■ Task ■
Once you have read the listing, write it all out exactly.

========

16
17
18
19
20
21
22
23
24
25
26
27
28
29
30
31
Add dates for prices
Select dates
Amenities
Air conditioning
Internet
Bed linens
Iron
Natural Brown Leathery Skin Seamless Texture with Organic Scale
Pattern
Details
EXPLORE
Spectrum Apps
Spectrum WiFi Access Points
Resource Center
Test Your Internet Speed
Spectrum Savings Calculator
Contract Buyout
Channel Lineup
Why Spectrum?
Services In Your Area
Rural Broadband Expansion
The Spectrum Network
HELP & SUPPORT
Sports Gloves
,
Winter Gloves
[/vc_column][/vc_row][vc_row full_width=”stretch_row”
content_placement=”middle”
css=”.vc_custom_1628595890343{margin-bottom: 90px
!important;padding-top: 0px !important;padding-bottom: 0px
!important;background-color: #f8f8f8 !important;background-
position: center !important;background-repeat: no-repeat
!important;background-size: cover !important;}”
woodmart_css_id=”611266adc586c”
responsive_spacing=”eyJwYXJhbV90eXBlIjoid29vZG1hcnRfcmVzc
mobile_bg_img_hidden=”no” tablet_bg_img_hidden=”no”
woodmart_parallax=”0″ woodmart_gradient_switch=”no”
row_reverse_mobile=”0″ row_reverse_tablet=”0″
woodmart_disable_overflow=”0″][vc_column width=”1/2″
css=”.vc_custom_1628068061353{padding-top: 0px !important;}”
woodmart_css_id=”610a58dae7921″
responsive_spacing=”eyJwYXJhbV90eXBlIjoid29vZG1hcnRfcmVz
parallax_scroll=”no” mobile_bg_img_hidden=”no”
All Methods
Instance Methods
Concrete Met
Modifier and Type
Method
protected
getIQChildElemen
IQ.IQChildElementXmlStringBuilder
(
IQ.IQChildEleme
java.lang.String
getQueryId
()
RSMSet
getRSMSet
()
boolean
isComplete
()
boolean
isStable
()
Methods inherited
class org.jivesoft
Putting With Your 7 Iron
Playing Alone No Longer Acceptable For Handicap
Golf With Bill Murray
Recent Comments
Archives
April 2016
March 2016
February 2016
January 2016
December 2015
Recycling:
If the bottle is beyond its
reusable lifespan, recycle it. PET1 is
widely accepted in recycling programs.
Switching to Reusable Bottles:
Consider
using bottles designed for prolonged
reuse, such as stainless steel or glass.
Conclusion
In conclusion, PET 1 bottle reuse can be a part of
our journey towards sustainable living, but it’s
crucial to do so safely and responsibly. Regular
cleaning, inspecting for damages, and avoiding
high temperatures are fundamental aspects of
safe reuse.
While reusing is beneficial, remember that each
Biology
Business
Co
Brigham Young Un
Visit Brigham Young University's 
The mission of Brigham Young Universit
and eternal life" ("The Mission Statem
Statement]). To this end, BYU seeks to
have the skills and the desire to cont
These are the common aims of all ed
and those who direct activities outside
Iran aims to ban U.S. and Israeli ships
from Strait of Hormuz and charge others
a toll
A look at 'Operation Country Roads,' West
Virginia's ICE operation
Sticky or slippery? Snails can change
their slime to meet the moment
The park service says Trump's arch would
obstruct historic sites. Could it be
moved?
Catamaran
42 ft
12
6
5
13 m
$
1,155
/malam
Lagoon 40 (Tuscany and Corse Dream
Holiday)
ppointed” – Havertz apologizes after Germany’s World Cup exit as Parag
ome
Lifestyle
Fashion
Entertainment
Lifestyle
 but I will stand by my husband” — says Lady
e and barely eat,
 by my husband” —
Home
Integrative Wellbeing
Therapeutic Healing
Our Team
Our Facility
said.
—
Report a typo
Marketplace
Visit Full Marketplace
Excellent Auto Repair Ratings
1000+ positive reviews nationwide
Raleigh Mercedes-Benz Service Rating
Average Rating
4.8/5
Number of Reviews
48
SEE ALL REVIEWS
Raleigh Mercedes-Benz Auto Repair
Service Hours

========

■ Result of the exercise ■
16
17
18
19
20
21
22
23
24
25
26
27
28
29
30
31
Add dates for prices
Select dates
Amenities
Air conditioning
Internet
Bed linens
Iron
Natural Brown Leathery Skin Seamless Texture with Organic Scale
Pattern
Details
EXPLORE
Spectrum Apps
Spectrum WiFi Access Points
Resource Center
Test Your Internet Speed
Spectrum Savings Calculator
Contract Buyout
Channel Lineup
Why Spectrum?
Services In Your Area
Rural Broadband Expansion
The Spectrum Network
HELP & SUPPORT
Sports Gloves
,
Winter Gloves
[/vc_column][/vc_row][vc_row full_width=”stretch_row”
content_placement=”middle”
css=”.vc_custom_1628595890343{margin-bottom: 90px
!important;padding-top: 0px !important;padding-bottom: 0px
!important;background-color: #f8f8f8 !important;background-
position: center !important;background-repeat: no-repeat
!important;background-size: cover !important;}”
woodmart_css_id=”611266adc586c”
responsive_spacing=”eyJwYXJhbV90eXBlIjoid29vZG1hcnRfcmVzc
mobile_bg_img_hidden=”no” tablet_bg_img_hidden=”no”
woodmart_parallax=”0″ woodmart_gradient_switch=”no”
row_reverse_mobile=”0″ row_reverse_tablet=”0″
woodmart_disable_overflow=”0″][vc_column width=”1/2″
css=”.vc_custom_1628068061353{padding-top: 0px !important;}”
woodmart_css_id=”610a58dae7921″
responsive_spacing=”eyJwYXJhbV90eXBlIjoid29vZG1hcnRfcmVz
parallax_scroll=”no” mobile_bg_img_hidden=”no”
All Methods
Instance Methods
Concrete Met
Modifier and Type
Method
protected
getIQChildElemen
IQ.IQChildElementXmlStringBuilder
(
IQ.IQChildEleme
java.lang.String
getQueryId
()
RSMSet
getRSMSet
()
boolean
isComplete
()
boolean
isStable
()
Methods inherited
class org.jivesoft
Putting With Your 7 Iron
Playing Alone No Longer Acceptable For Handicap
Golf With Bill Murray
Recent Comments
Archives
April 2016
March 2016
February 2016
January 2016
December 2015
Recycling:
If the bottle is beyond its
reusable lifespan, recycle it. PET1 is
widely accepted in recycling programs.
Switching to Reusable Bottles:
Consider
using bottles designed for prolonged
reuse, such as stainless steel or glass.
Conclusion
In conclusion, PET 1 bottle reuse can be a part of
our journey towards sustainable living, but it’s
crucial to do so safely and responsibly. Regular
cleaning, inspecting for damages, and avoiding
high temperatures are fundamental aspects of
safe reuse.
While reusing is beneficial, remember that each
Biology
Business
Co
Brigham Young Un
Visit Brigham Young University's 
The mission of Brigham Young Universit
and eternal life" ("The Mission Statem
Statement]). To this end, BYU seeks to
have the skills and the desire to cont
These are the common aims of all ed
and those who direct activities outside
Iran aims to ban U.S. and Israeli ships
from Strait of Hormuz and charge others
a toll
A look at 'Operation Country Roads,' West
Virginia's ICE operation
Sticky or slippery? Snails can change
their slime to meet the moment
The park service says Trump's arch would
obstruct historic sites. Could it be
moved?
Catamaran
42 ft
12
6
5
13 m
$
1,155
/malam
Lagoon 40 (Tuscany and Corse Dream
Holiday)
ppointed” – Havertz apologizes after Germany’s World Cup exit as Parag
ome
Lifestyle
Fashion
Entertainment
Lifestyle
 but I will stand by my husband” — says Lady
e and barely eat,
 by my husband” —
Home
Integrative Wellbeing
Therapeutic Healing
Our Team
Our Facility
said.
—
Report a typo
Marketplace
Visit Full Marketplace
Excellent Auto Repair Ratings
1000+ positive reviews nationwide
Raleigh Mercedes-Benz Service Rating
Average Rating
4.8/5
Number of Reviews
48
SEE ALL REVIEWS
Raleigh Mercedes-Benz Auto Repair
Service Hours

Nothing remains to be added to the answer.